Zonderland slingert aan één arm naar zilver, brons voor Deurloo
Ondanks een sensationele oefening heeft Epke Zonderland bij de WK turnen in Montreal genoegen moeten nemen met een zilveren medaille in de rekstokfinale. De Kroaat Tin Srbic pakte het goud en Bart Deurloo brons.
Tijdens het uitvoeren van de Cassina-Kovac greep Zonderland mis met zijn linkerhand, maar hij hield zich knap vast met zijn rechterhand en kon daardoor zijn oefening toch voltooien. De Fries bracht zijn oefening op spectaculaire wijze tot een einde en kreeg daarvoor een ovationeel applaus van het publiek.
Het spectaculaire optreden ten spijt werd de misgreep Zonderland ook stevig aangerekend door de jury. Zijn beoogde moeilijkheidsgraad zakte van 7,3 naar 6,5, wat hem uiteindelijk het goud kostte.
Uiteindelijk kwam de Fries uit op vier vluchtelementen in plaats van vijf en bij zijn afsprong stond hij niet stil. Desondanks werd hij beloond met 14,233 punten, iets meer dan Deurloo (14,200). Srbic kwam in een degelijke, maar foutloze oefening tot 14,433.
Het betekende de derde zilveren WK-medaille voor Zonderland in zijn loopbaan. Twee keer werd de olympisch kampioen van 2012 wel wereldkampioen. Dat was in 2013 en 2014.

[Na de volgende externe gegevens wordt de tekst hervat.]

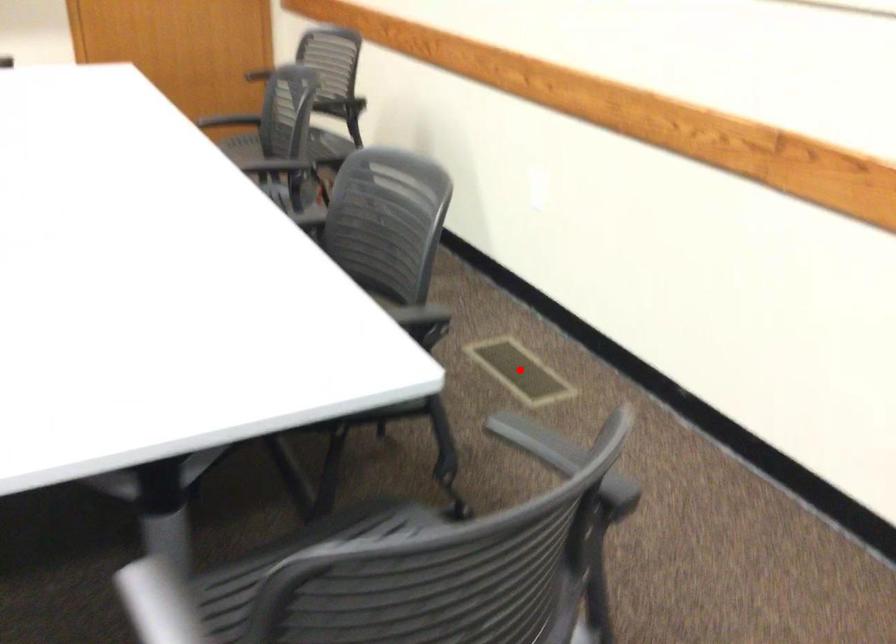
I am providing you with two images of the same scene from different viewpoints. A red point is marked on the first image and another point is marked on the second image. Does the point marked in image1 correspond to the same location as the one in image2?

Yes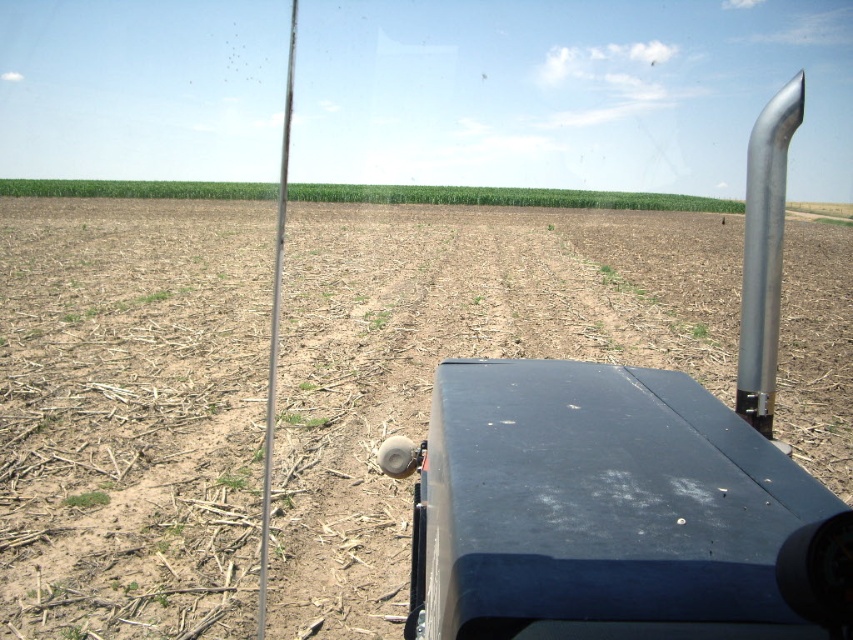
You are a farmer planning to plant new crops. You notice the brown dirt field at center. Based on its position, can you estimate how far it is from the tractor you are currently operating?

The brown dirt field at center is located at coordinates point (131,413), which suggests it is approximately 64.8 meters away from the tractor in the horizontal direction and 15.5 meters in the vertical direction, assuming the coordinate system is scaled to meters.

You are a farmer checking the height of your crops from inside your tractor. You notice the brown dirt field at center and the metallic exhaust pipe at center right. Which object is taller?

The brown dirt field at center is much taller than the metallic exhaust pipe at center right.

You are a farmer checking the field from your tractor. You notice the brown dirt field at center and the metallic exhaust pipe at center right. Which object takes up more space in your view?

The brown dirt field at center takes up more space in your view because it is bigger than the metallic exhaust pipe at center right.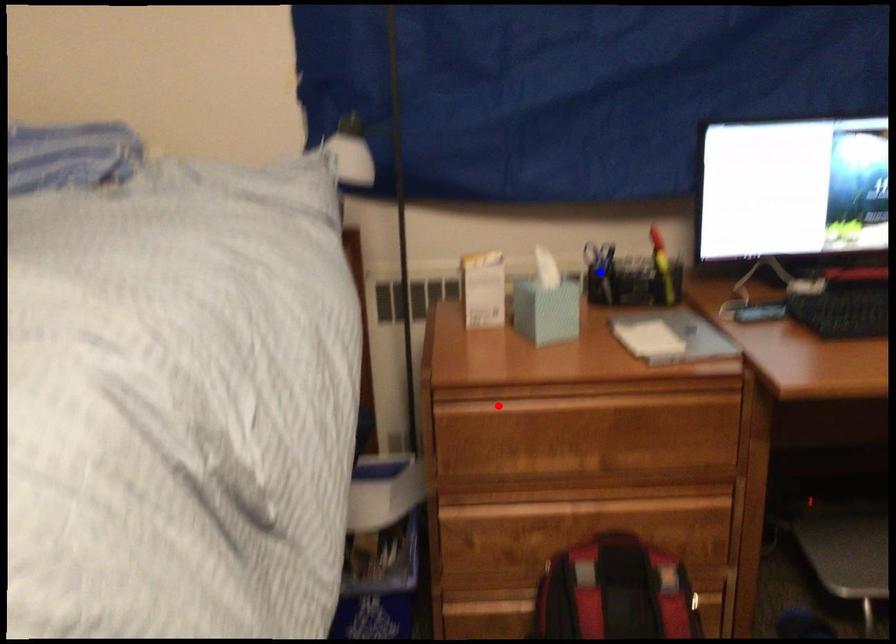
Question: Which of the two points in the image is closer to the camera?

Choices:
 (A) Blue point is closer.
 (B) Red point is closer.

Answer: (B)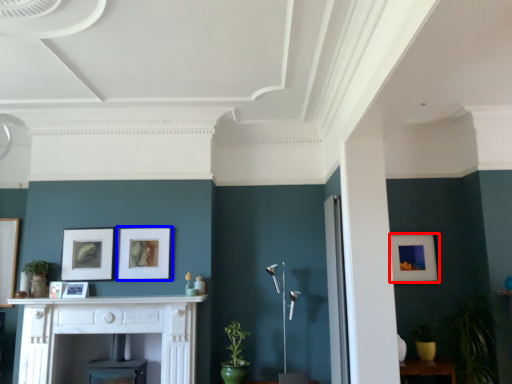
Question: Among these objects, which one is farthest to the camera, picture frame (highlighted by a red box) or picture frame (highlighted by a blue box)?

Choices:
 (A) picture frame
 (B) picture frame

Answer: (A)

Eerste WK-medaille Deurloo
Deurloo moest als eerste van start in de finale en greep met zijn oefening zijn eerste WK-medaille ooit. Hij slaagde er niet in zijn gewenste 'triple' uit te voeren. Na de Kovacs/Cassina kwam hij niet goed uit voor de Kolman.
Twee Nederlanders in een WK-finale op rek was pas één keer eerder voorgekomen. In 2007 in Stuttgart werden Zonderland en Jeffrey Wammes respectievelijk vierde en vijfde.